A visit to the cathedral is in many regards an impressive experience. Gazing up at the grandiose façade will make anyone’s jaw drop. Which is not surprising, since the western front, along with the two towers, covers an area of 7100 square meters. Of course, the Gothic structure has to be viewed from the inside as well, and this can be achieved without miles of queues at the entrance, admission fees or security procedures. So you’ll have even more time to enjoy some of the city’s fine street art, shopping, culture and entertainments – or to experience the stunning silhouette of the cathedral city from the bird’s-eye view of Cologne’s cable cars. The cable network that takes you across the Rhine and connects the banks of the Riehl and Deutz districts was instituted in 1957 on the occasion of the Federal Horticultural Exhibition, and can be enjoyed in the warmer months of the year from March to October. And if you’re in Cologne during the colder months, you can behold an equally impressive view from the KölnTrianglePanorama. The 100 meter tall observation deck on the roof of an office building offers a spectacular 360o view over the city and the cathedral.
A more down-to-earth experience can be enjoyed in the Romano-Germanic Museum. Here you can admire many fascinating vestiges of the city’s two thousand years of history, such as the tomb of the Poblicius, discovered in the 1960s. The museum’s architecture is in itself also worth a visit. The large rectangular block next to the ornate cathedral with its modern and splendid glass cabinets is hard to overlook. Then for something different, the highly enticing combination of visiting a museum and tasting delicious chocolate can be fulfilled at the Chocolate Museum in the Rheinauhafen. This dreamily delicious museum illustrates the fascinating journey from cocoa bean to packaged chocolate bar. In addition to the various presentations about the past and present of cocoa and chocolate, the museum offers tours, tasting sessions and even chocolate classes.
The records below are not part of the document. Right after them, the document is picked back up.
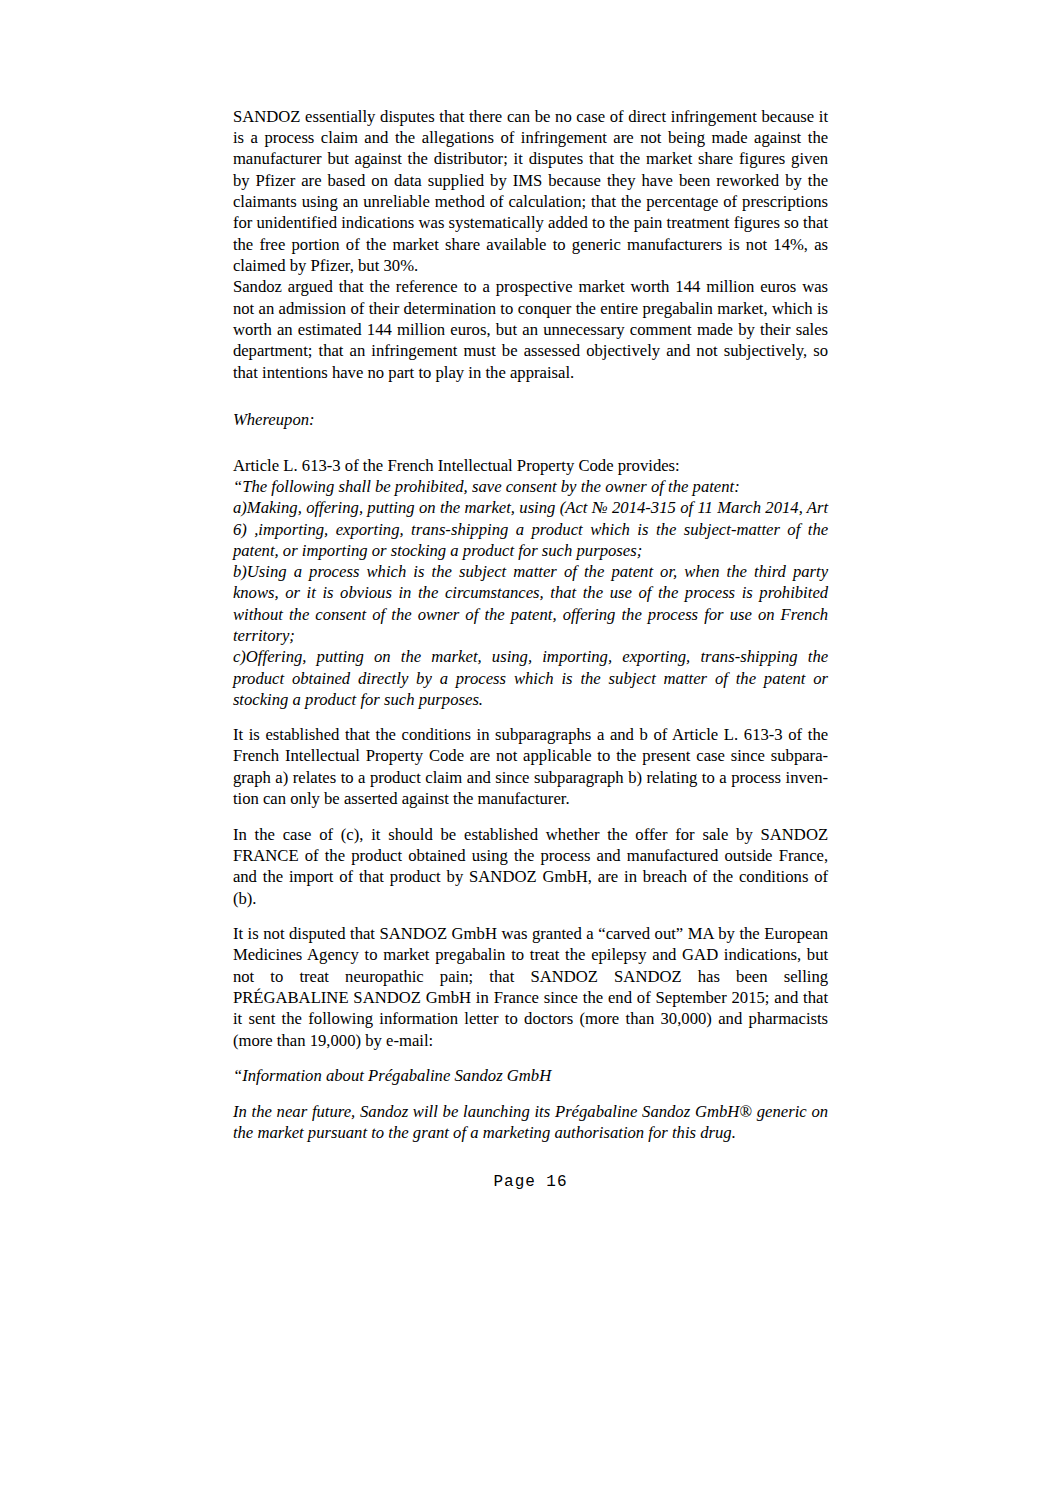SANDOZ essentially disputes that there can be no case of direct infringement because it is a process claim and the allegations of infringement are not being made against the manufacturer but against the distributor; it disputes that the market share figures given by Pfizer are based on data supplied by IMS because they have been reworked by the claimants using an unreliable method of calculation; that the percentage of prescriptions for unidentified indications was systematically added to the pain treatment figures so that the free portion of the market share available to generic manufacturers is not 14%, as claimed by Pfizer, but 30%.
Sandoz argued that the reference to a prospective market worth 144 million euros was not an admission of their determination to conquer the entire pregabalin market, which is worth an estimated 144 million euros, but an unnecessary comment made by their sales department; that an infringement must be assessed objectively and not subjectively, so that intentions have no part to play in the appraisal.
Whereupon:
Article L. 613-3 of the French Intellectual Property Code provides:
“The following shall be prohibited, save consent by the owner of the patent:
a)Making, offering, putting on the market, using (Act № 2014-315 of 11 March 2014, Art 6) ,importing, exporting, trans-shipping a product which is the subject-matter of the patent, or importing or stocking a product for such purposes;
b)Using a process which is the subject matter of the patent or, when the third party knows, or it is obvious in the circumstances, that the use of the process is prohibited without the consent of the owner of the patent, offering the process for use on French territory;
c)Offering, putting on the market, using, importing, exporting, trans-shipping the product obtained directly by a process which is the subject matter of the patent or stocking a product for such purposes.
It is established that the conditions in subparagraphs a and b of Article L. 613-3 of the French Intellectual Property Code are not applicable to the present case since subparagraph a) relates to a product claim and since subparagraph b) relating to a process invention can only be asserted against the manufacturer.
In the case of (c), it should be established whether the offer for sale by SANDOZ FRANCE of the product obtained using the process and manufactured outside France, and the import of that product by SANDOZ GmbH, are in breach of the conditions of (b).
It is not disputed that SANDOZ GmbH was granted a “carved out” MA by the European Medicines Agency to market pregabalin to treat the epilepsy and GAD indications, but not to treat neuropathic pain; that SANDOZ SANDOZ has been selling PRÉGABALINE SANDOZ GmbH in France since the end of September 2015; and that it sent the following information letter to doctors (more than 30,000) and pharmacists (more than 19,000) by e-mail:
“Information about Prégabaline Sandoz GmbH
In the near future, Sandoz will be launching its Prégabaline Sandoz GmbH® generic on the market pursuant to the grant of a marketing authorisation for this drug.
Page 16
To work off some of those chocolaty calories, an energetic stroll up and down Cologne’s largest shopping street, the Schildergasse, comes highly recommended; though younger and more individualistic shopping fans may want to visit the district of the Belgische Viertel instead. The “Chic Belgique” collective was founded more than ten years ago with the objective of making the shops in the area better known. Packed tightly side-by-side, these shops are full of unusual jewellery, bikes, vintage furniture and hip fashion, while others offer street art and excellent food. Since 2009, the creative potential of the Belgian District can be admired at the “le bloc” fashion and design festival, which takes place in June and features concerts, readings, workshops, studio tours, exhibitions and much more. And surprise: admission is free!
For a casual finish to a day full of sightseeing and shopping, the Brauhaus Früh by the cathedral is a great option. Or if you feel like going someplace hip, we recommend the Bar Arty Farty with its incorporated art space on Maastrichter Straße.
Wherever you happen to go, and whatever you do, it’s unlikely that you’ll feel either drained or stressed in Cologne, but probably more like a little bit in love. This feeling may be influenced by the city’s signature Kölsch beer, or simply by the irresistible flair of the place itself.